Il Ministero, contestualmente al suo intervento, nominò un referente unico per il randagismo nella Regione Molise. Un’Ordinanza del Sindaco di Poggia Sannita proibì inoltre al gestore del rifugio di Poggio Sannita di introdurre nuovi cani. Lo stesso aveva l’obbligo di  rispettare il piano concordato con il Comitato nazionale UGDA, ovvero svuotare la struttura abusiva dal maggior numero di cani nel minor tempo possibile.

Quella che venne definita la “villa dei cani morti viventi”, doveva diventare un brutto ricordo del passato, un monito da non ripetere.

Ed invece il gestore non avrebbe permesso  di “prelevare” i cani per le cure, le sterilizzazioni  e le adozioni. Quest’ultime arrivate ben numerose nel momento di massima visibilità. Situazione che ora si aggrava di nuovi allarmi. I cani, infatti, non verrebbero alimentati correttamente. Un fatto grave, se confermato. Il tutto non è ancora totalmente degenerato grazie agli sforzi del Comitato UGDA e dei propri sostenitori.

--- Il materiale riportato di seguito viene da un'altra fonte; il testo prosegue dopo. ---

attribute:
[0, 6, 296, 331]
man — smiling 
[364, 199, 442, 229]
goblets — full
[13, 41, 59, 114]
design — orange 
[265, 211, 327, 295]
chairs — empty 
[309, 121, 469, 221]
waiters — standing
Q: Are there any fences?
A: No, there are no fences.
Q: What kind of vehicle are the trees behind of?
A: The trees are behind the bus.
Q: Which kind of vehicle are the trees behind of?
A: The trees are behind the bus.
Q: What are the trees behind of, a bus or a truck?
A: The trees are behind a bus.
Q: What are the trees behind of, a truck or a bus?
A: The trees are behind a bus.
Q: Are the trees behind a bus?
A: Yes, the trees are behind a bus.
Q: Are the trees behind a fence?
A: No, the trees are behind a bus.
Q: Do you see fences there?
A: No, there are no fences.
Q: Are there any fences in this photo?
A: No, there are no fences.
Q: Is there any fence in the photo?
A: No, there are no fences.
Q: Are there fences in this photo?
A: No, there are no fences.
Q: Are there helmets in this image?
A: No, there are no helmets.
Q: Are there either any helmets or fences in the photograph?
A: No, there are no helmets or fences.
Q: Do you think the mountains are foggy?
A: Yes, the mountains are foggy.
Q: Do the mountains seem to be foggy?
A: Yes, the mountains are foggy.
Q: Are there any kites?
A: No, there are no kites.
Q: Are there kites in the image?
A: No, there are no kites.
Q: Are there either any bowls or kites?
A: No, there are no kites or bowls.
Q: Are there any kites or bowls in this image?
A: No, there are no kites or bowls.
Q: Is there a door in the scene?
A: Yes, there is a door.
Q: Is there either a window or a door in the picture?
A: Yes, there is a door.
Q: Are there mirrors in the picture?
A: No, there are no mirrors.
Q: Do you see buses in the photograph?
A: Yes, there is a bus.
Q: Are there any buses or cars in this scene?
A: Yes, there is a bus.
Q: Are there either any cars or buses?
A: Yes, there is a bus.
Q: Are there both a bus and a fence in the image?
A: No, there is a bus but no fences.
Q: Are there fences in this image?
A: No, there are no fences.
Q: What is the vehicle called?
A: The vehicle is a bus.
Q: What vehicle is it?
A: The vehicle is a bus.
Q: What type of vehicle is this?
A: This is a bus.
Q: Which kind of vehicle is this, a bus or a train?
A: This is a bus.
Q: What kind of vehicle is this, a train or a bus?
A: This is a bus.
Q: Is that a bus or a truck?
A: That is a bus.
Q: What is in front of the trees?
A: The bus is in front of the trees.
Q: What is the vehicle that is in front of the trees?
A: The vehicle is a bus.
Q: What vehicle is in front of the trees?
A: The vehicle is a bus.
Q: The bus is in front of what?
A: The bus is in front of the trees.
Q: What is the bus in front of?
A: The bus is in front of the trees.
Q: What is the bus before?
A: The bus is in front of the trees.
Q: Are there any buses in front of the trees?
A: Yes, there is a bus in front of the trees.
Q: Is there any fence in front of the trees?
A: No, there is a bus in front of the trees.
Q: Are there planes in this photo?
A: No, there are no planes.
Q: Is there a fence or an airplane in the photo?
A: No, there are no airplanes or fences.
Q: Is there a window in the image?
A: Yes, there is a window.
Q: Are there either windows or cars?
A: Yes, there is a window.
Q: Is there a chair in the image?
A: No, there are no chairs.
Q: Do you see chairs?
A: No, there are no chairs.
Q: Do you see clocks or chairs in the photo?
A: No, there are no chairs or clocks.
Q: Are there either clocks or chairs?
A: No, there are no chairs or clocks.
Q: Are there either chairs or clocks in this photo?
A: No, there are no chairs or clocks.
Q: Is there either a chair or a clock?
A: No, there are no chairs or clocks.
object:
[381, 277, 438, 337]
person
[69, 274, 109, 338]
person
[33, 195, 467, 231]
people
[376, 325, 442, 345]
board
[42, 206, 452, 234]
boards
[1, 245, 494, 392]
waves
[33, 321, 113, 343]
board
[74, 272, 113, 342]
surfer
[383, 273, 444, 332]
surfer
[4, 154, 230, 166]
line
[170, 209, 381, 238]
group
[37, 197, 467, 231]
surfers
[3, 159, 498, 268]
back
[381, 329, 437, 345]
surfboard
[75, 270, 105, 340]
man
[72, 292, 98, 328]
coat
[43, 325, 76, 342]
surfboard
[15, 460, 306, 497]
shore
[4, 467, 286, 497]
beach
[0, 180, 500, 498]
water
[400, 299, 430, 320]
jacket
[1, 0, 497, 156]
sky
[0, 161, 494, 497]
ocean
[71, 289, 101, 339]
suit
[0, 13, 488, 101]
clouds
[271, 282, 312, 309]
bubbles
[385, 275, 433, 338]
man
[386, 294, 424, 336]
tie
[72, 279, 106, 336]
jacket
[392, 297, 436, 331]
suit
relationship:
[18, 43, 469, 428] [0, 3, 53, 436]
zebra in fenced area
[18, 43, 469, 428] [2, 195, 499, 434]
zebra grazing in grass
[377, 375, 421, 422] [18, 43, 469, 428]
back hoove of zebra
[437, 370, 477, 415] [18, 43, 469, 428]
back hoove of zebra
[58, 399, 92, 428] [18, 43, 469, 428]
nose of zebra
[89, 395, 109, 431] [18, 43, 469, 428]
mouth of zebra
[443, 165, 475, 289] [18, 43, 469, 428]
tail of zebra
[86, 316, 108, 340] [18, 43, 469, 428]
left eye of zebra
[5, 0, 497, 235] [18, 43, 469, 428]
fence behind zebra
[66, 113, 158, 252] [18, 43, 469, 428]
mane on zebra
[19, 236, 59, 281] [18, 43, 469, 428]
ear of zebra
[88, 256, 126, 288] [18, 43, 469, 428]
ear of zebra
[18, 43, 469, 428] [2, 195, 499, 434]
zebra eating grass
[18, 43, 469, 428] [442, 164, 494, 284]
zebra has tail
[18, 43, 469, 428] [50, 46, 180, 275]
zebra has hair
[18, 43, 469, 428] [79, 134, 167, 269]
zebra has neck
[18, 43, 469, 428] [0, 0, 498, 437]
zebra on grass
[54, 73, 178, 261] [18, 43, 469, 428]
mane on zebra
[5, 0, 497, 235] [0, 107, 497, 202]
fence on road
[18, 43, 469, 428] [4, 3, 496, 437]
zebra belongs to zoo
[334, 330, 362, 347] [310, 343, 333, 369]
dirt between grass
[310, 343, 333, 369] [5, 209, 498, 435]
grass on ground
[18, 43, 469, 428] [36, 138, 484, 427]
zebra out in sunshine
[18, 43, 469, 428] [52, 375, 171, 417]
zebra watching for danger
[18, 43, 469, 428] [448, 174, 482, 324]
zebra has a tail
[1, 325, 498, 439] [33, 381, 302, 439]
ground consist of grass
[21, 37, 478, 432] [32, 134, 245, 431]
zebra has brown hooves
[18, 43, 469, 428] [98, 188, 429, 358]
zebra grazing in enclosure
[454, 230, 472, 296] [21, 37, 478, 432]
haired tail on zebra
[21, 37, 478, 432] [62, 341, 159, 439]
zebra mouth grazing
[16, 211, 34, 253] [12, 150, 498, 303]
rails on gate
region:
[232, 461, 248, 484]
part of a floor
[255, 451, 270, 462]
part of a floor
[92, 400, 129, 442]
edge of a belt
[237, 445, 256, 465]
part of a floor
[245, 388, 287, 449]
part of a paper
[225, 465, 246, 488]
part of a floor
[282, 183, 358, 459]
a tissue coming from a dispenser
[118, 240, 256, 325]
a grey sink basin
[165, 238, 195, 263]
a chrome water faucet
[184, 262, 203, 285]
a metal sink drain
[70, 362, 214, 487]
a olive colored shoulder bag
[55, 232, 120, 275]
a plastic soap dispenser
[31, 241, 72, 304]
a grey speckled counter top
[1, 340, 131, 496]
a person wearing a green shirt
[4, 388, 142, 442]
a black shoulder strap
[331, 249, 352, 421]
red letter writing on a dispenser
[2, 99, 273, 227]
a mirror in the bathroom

Quanto potrà durare tale situazione?
La vicenda arriva ora in Parlamento. Nell’interrogazione parlamentare, presentata dal Senatore Cesarino Monti ai Ministri della Salute, dell’Economia, della Finanze e della Giustizia, viene riferito come ai cani non siano stati applicati i microchip  a nome del Sindaco. La dicitura riportata farebbe invece riferimento ai gestori.  Struttura abusiva, si legge nell’interrogazione del Senatore Monti, che non avrebbe neanche corrisposto l’impegno assunto da UGDA e da altre Associazioni per svuotare la struttura.

Il Senatore Monti si sofferma inoltre sull’ammontare dei fondi che dovrebbero essere stati stanziati dalla Regione Molise per il randagismo. Alla luce del fatto che la situazione del randagismo nella regione è totalmente fuori controllo, viene chiesto, sempre nell’interrogazione parlamentare, come siano stati spesi questi fondi.

In ultimo, il nodo cruciale sulla situazione del canile. A chi siano imputabili le responsabilità che negli anni hanno portato all’emergenza di Poggio Sannita?